Le rapport de police concluera : " Quoique prétextant que les autorités occupantes ne le considèrent pas comme Juif, le Pr Debré n'en est pas moins recensé à la préfecture de police et ne possède aucune dispense de l'étoile ". (2)

Une demande d'exemption 
pour Mme Widal

Alors que les hautes instances médicales se sont particulièrement compromises dans la Collaboration, en appliquant sans protester le numerus clausus excluant les médecins juifs, on notera cette unique réaction contre l'étoile jaune : en juin1942, les professeurs Leriche et Lemierre, président et vice-président de l'Ordre des médecins, formulent une demande au Commissariat général aux questions juives, en faveur de Mme le Dr Widal, la veuve du célèbre Fernand Widal, décédé en 1929. (3)
Le courrier rappelle que Widal a été " le conseiller éclairé du gouvernement et le maréchal Pétain l'a compté parmi ses amis ". 
Un argument mis en avant pour appuyer la requête qualifiée "d'exception" : 
" C'est au nom du corps médical français tout entier, conscient de ce qu'il doit à Fernand Widal, que nous venons solliciter aujourd'hui qu'une mesure d'exception soit prise en faveur de Mme Widal.
Nous ne doutons pas qu'en intervenant pour obtenir cette mesure d'exception, le Gouvernement ne tienne à montrer que la France, dans son malheur, sait encore honorer la mémoire de ceux qui l'ont loyalement servie et ont contribué à accroître son prestige dans le monde ".
Une réponse sèche de dix lignes indiquera qu'il ne peut être donné " une suite favorable ", l'ordonnance allemande " ne prévoyant pas de dérogation ".
Aussi, en septembre 1942, le secrétaire général de l'UGIF rappellera au directeur de l'hôpital Rotschild que tout le personnel " doit impérativement porter ce signe distinctif ". (4)

Indulgence 
pour un médecin
veuve de guerre

Une veuve de guerre, qui occupait le poste de médecin-inspecteur des écoles de la Ville de
Paris avait dû cesser ses fonctions, en raison du Statut des juifs du 3 octobre 1940.
Un échange de courrier entre le directeur de la législation du CGQJ et le préfet de la Seine indique que "l'intéressée est en droit d'obtenir son maintien au tableau de l'Ordre des médecins et qu'elle est admise à occuper un poste rétribué par une collectivité publique".
Cependant, elle ne peut réintégrer les cadres de l'administration, du fait du Statut des juifs.
Il est précisé que "les Juifs porteurs de l'étoile jaune sont admis à vaquer à leurs occupations dans les lieux publics tels que les écoles, dont l'accès ne leur est pas interdit par la 9e ordonnance". (5)
La 9e ordonnance du 8 juillet 1942 interdisait la présence des Juifs dans les restaurants, les bibliothèques, les cinémas, théâtres, squares, parcs et piscines.

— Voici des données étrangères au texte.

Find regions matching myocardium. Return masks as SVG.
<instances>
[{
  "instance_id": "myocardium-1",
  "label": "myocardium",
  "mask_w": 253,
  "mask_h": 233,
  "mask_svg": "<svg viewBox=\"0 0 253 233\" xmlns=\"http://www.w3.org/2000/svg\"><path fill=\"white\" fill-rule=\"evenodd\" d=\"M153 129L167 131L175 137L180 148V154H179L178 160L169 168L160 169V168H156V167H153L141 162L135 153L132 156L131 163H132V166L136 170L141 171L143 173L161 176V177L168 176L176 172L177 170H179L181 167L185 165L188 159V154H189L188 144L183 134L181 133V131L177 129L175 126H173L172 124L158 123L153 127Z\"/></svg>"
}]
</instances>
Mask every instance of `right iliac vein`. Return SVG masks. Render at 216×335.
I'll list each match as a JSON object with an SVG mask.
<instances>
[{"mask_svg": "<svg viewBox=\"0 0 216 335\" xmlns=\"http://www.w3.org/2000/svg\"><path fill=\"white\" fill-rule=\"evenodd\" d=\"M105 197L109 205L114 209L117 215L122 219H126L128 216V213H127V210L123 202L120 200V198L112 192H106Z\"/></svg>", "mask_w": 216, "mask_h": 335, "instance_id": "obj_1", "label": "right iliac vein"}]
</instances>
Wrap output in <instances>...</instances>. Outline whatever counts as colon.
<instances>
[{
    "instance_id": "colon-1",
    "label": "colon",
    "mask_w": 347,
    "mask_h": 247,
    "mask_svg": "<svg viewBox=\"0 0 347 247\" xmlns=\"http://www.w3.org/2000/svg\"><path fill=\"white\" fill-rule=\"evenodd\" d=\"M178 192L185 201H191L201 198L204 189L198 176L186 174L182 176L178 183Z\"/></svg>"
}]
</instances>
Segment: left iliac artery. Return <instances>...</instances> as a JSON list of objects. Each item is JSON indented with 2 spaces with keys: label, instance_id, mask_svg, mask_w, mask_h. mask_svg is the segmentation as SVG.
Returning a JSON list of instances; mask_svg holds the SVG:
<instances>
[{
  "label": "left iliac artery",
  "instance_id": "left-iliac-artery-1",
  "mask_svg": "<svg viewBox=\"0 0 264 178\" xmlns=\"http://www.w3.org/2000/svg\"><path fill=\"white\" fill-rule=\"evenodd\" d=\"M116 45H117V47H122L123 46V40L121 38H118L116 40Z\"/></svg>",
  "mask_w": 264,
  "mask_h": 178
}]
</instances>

(1) Robert Debré : " L'honner de vivre " (Stock - Hermann, 1974), p. 221, 230 et 231.
(2) CDJC-CCXXXVIII-117_01 : rapport d'enquête du 31 mai 1943 de l'inspecteur Soustre, de la section d'enquête et de contrôle (SEC) de Paris.
(3) CDJC-CXV-52 Lettre du 25 juin 1942. Fernand Georges Isidore WIDAL est né le 9 mars 1862 à Dellys (Algérie). Il est décédé le 14 janvier 1929 à Paris à l'âge de 67 ans.
(4) CDJC-DCCCXXX-18 Lettre du 15 septembre 1942.
(5) CDJC-CXV-147 Correspondance du 3 octobre 1940 au 15 février 1944 entre M. Izard, directeur du service de la Législation au CGQJ et le préfet de la Seine.